Sunday, November 06, 2005

HOW I LOVE THE NEW YORK CITY MARATHON! AND NOW, A POEM.


Blind Item

I’m the Queen of Sheba!
I’m a catfish!
I’m an alcoholic!
I’m the President of the Clean Plate Club!
I’m a Vietnam vet!
I’m a voyager on the Starship Enterprise!

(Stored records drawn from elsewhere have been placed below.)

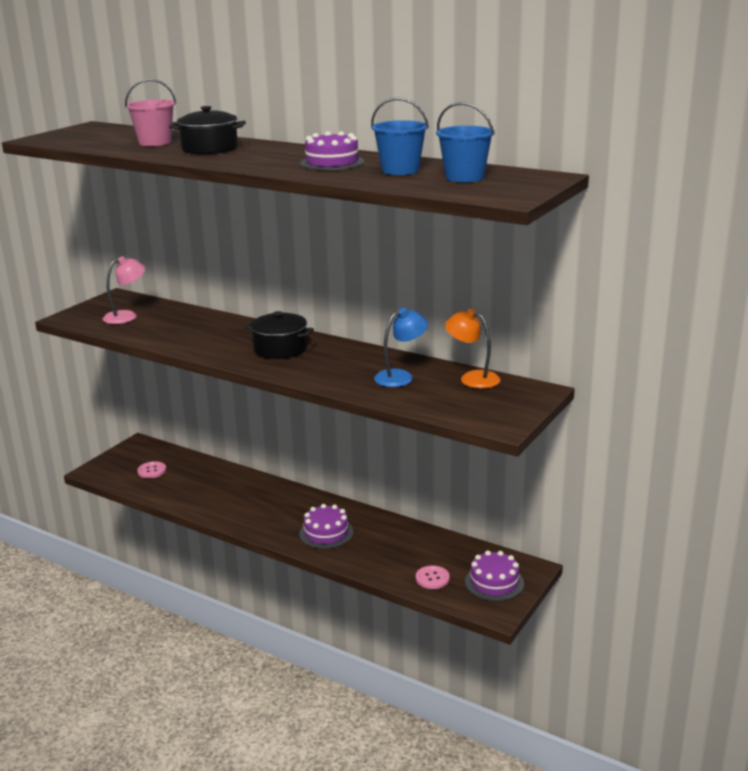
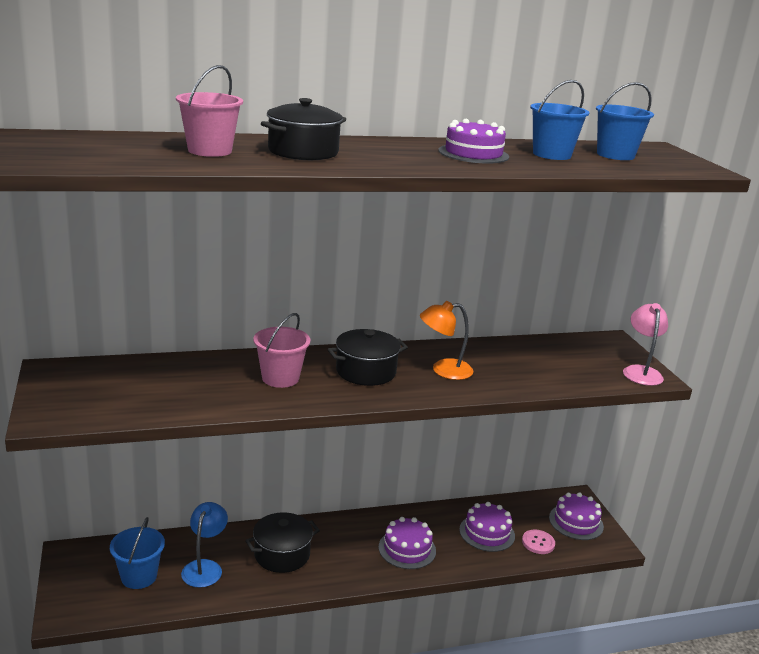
camera: 50 degrees left, 0 degrees up
pink lamp [103,256,145,324] -> pink lamp moved to [623,303,668,386]
pink button [137,461,166,478] -> blue bucket [110,517,165,589]
blue lamp [374,308,428,387] -> blue lamp moved to [181,502,228,588]
orange lamp [445,309,501,389] -> orange lamp moved to [420,301,474,380]
none -> black pot [245,512,320,573]
none -> pink bucket [253,313,310,388]
none -> purple cake [459,502,515,552]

I’m an alien slave girl in a fur bikini dancing for a shackled William Shatner!
I’m a prostitute!
I’m a crystal meth dealer!
I’m a lady-in-waiting to her Most Serene and Royal Majesty!
I’m the Grand Vizier!
I’m a person who gets perms!
I’m your grandma’s ceramics instructor!
I’m a rapist!
I’m the guy who killed your Lord!
I’m the Nobel Peace Prize!
I’m Zip the Pinhead!
I’m a deeply sensual woman!
I’m fucking your dad and your husband!
I’m Nancy Reagan!
I’m the World’s Fattest Man!
I’m masturbating!
I’m a leprous beggar swathed in robes woven from my own filth!
I’m a pop-star sibling with a show on Nickelodeon!

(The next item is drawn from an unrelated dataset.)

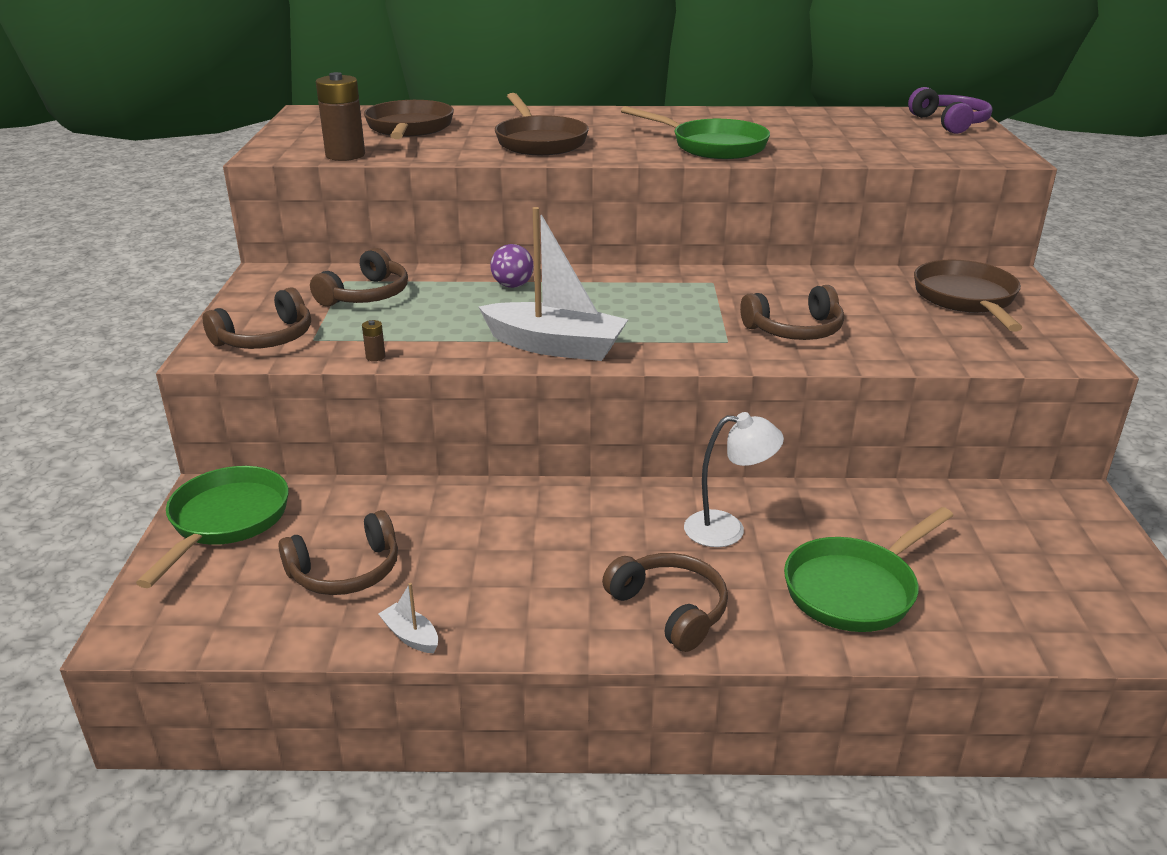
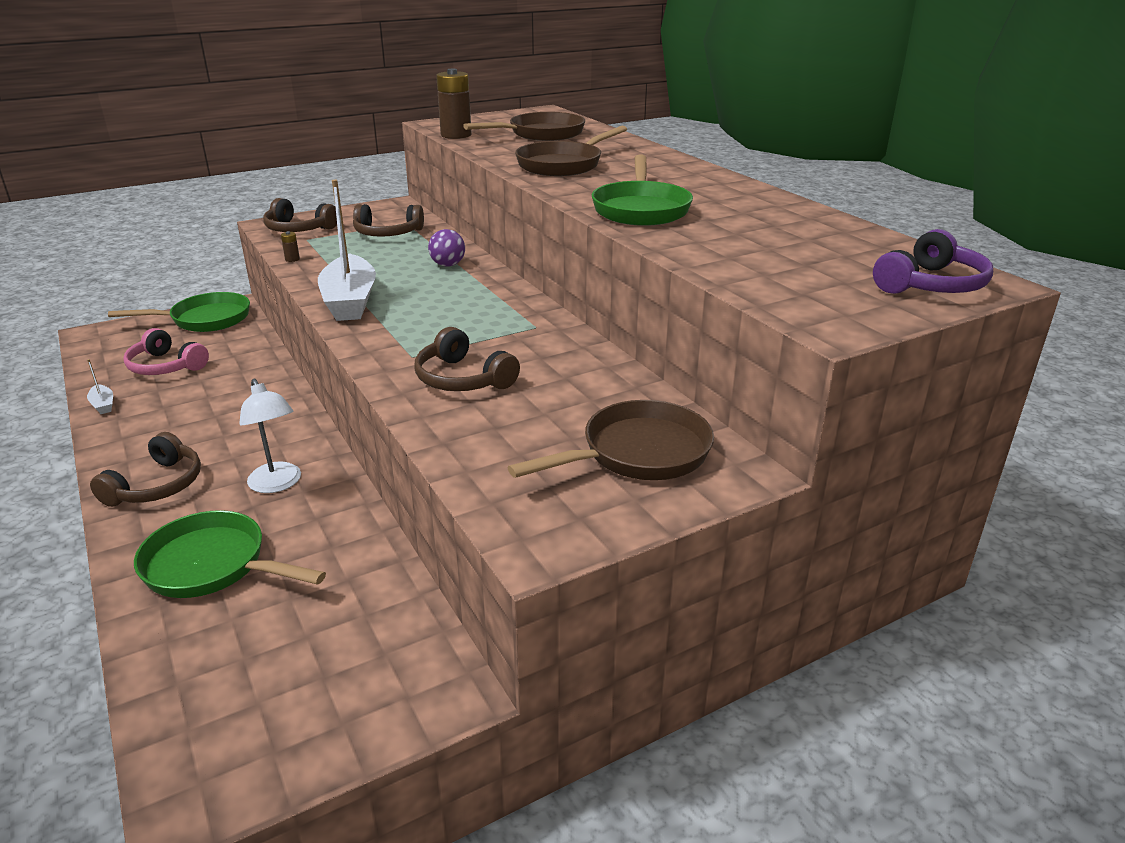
camera: 60 degrees right, 0 degrees up
brown headphones [278,510,398,595] -> pink headphones [123,328,209,375]
white boat [378,583,438,653] -> white boat turned 135 degrees clockwise [87,359,113,414]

I’m a murderer of children!
I’m a child who murders!
I’m sorry, but I’m just on my way out the door!
I’m contagious!
I’m a paid companion with poor personal hygiene!
I’m missing two fingers on my left hand!
I’m the Avon lady!
I’m a shipwrecked sailor, dragging what’s left back to shore!